Tuesday, April 13, 2010

Truely New

DEVOTION
ROMANS
TRULY NEW
Rom 6:1-4
6:1 What shall we say, then? Shall we go on sinning so that grace may increase? 2 By no means! We died to sin; how can we live in it any longer? 3 Or don't you know that all of us who were baptized into Christ Jesus were baptized into his death? 4 We were therefore buried with him through baptism into death in order that, just as Christ was raised from the dead through the glory of the Father, we too may live a new life. NIV
It always seems to amaze me how I cannot fully understand how it is I am truly a new creature in Christ. Or is it simply I now live a new life in him. This idea of saying “no to sin” does have a whole lot of merit. I did live my earlier life, before Christ was a part of me, free from any restrictions on my thoughts or actions. However, now that I died, metaphorically, with Christ and was raised from the dead a new person, I no longer live void of restrictions upon my thoughts and actions. I now live to serve and please my Lord, at least that is how it should be, but I fail to live up to those expectations and in doing so, how do I reconcile myself with this verse of scripture?

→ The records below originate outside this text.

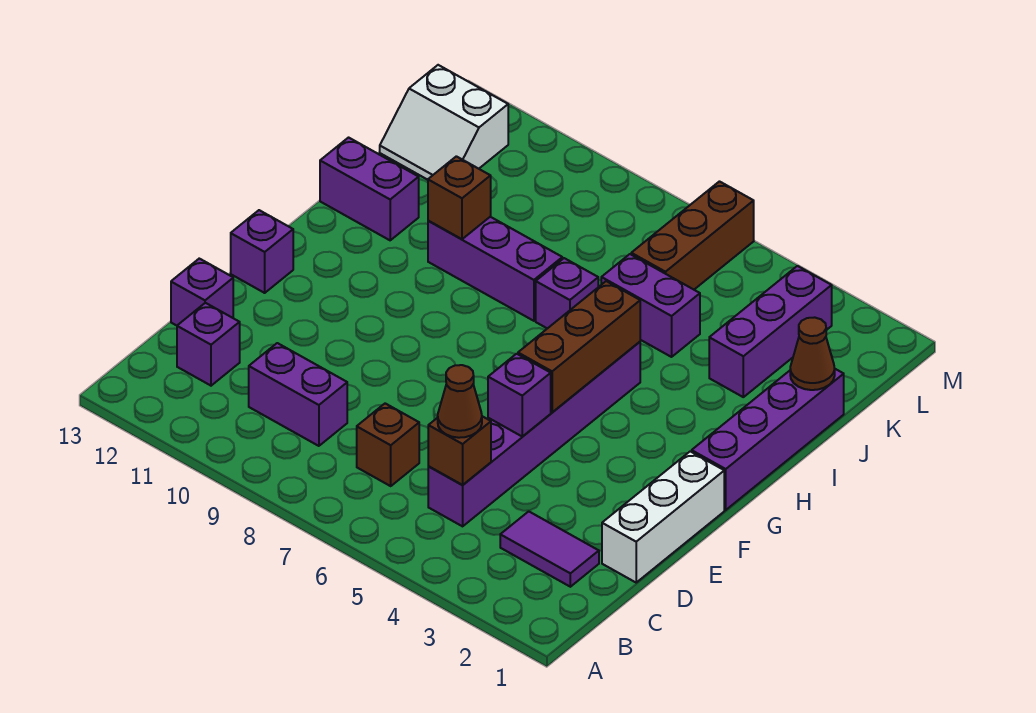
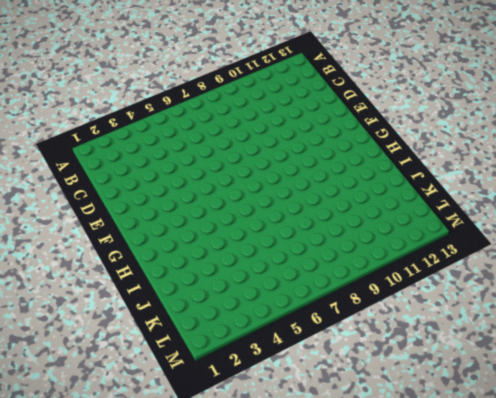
none -> purple tile C2:C3 level 1
none -> purple brick C5:H5 level 1
none -> brown brick C7 level 1

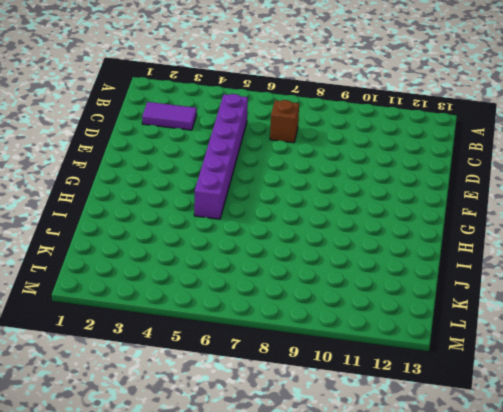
none -> purple brick C9:C10 level 1
none -> purple brick C12 level 1
none -> white brick D1:F1 level 1

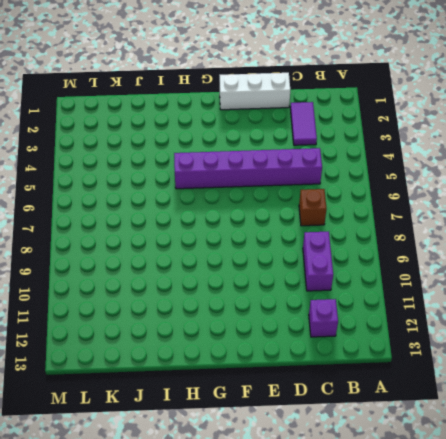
none -> purple brick D13 level 1
none -> purple brick F13 level 1
none -> purple brick G1:J1 level 1

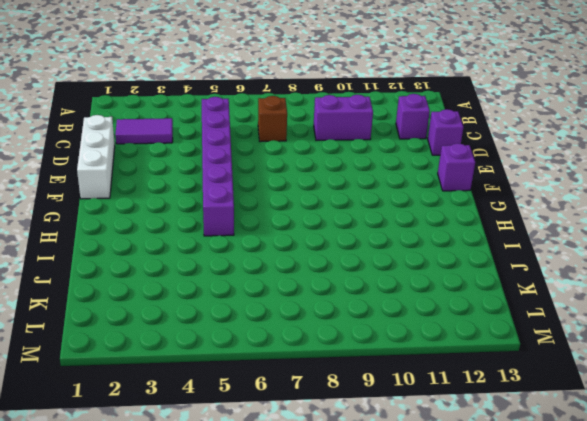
none -> purple brick G1:J1 level 1
none -> purple brick I7 level 1
none -> purple brick I8:I10 level 1

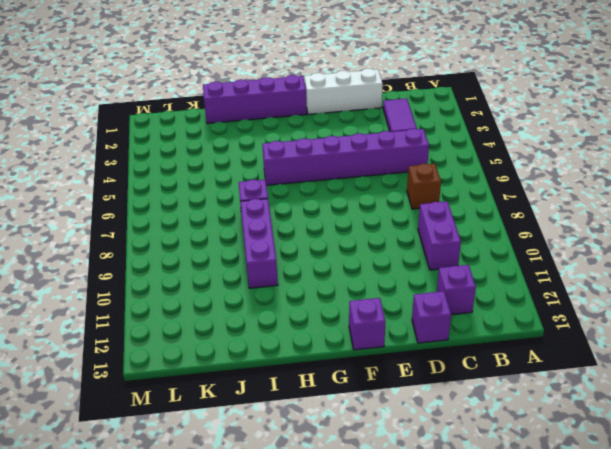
none -> purple brick I12:I13 level 1
none -> purple brick J3:L3 level 1
none -> purple brick J5:J6 level 1

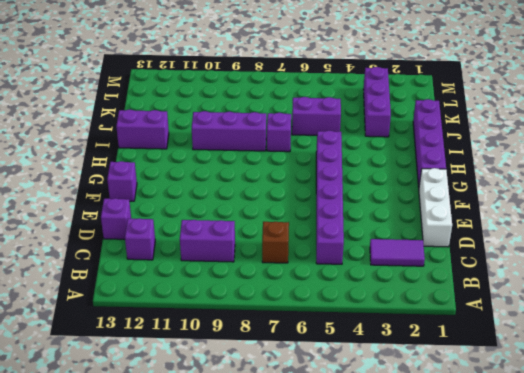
none -> brown brick K6:M6 level 1
none -> white slope K12:L13 level 1 top L
none -> brown brick C5 level 2

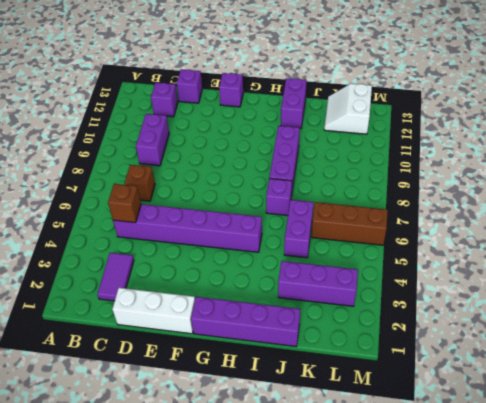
none -> purple brick E5 level 2
none -> brown brick F5:H5 level 2
none -> brown brick I10 level 2

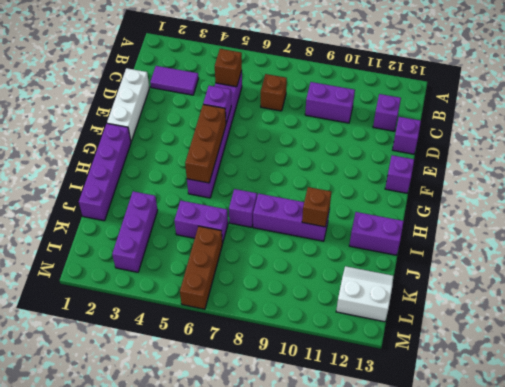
none -> brown cone J1 level 2
none -> brown cone C5 level 3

Did Paul actually live completely free of sin? Has any man or woman lived completely free from sin, other than Christ? Or is it simply a matter of having the right intentions? I intend to live this new life, to have my thoughts and actions agree with God’s Word. I intend to study His Word and apply the truths to my own being, to incorporate them into my mind, soul, body and spirit. I desire to be a man after his own heart. I want to be the man God desires me to be. However, no matter how intense my intentions, I still fail. No, it must be more than Godly intentions, it must be actuality. I must ask myself; who is in control of me, God or me? Is this failure, this sin, I experience simply the old life resurrecting itself, or it is truly dead? It is, and I am living a new life, Praise God! This new life is a journey, one I now travel with God, growing and learning, listening and allowing Him to guide and direct my thoughts and actions. But, still I must make a conscience decision to live this new life. The rest of these verses in chapter 6 surely lead me to this point.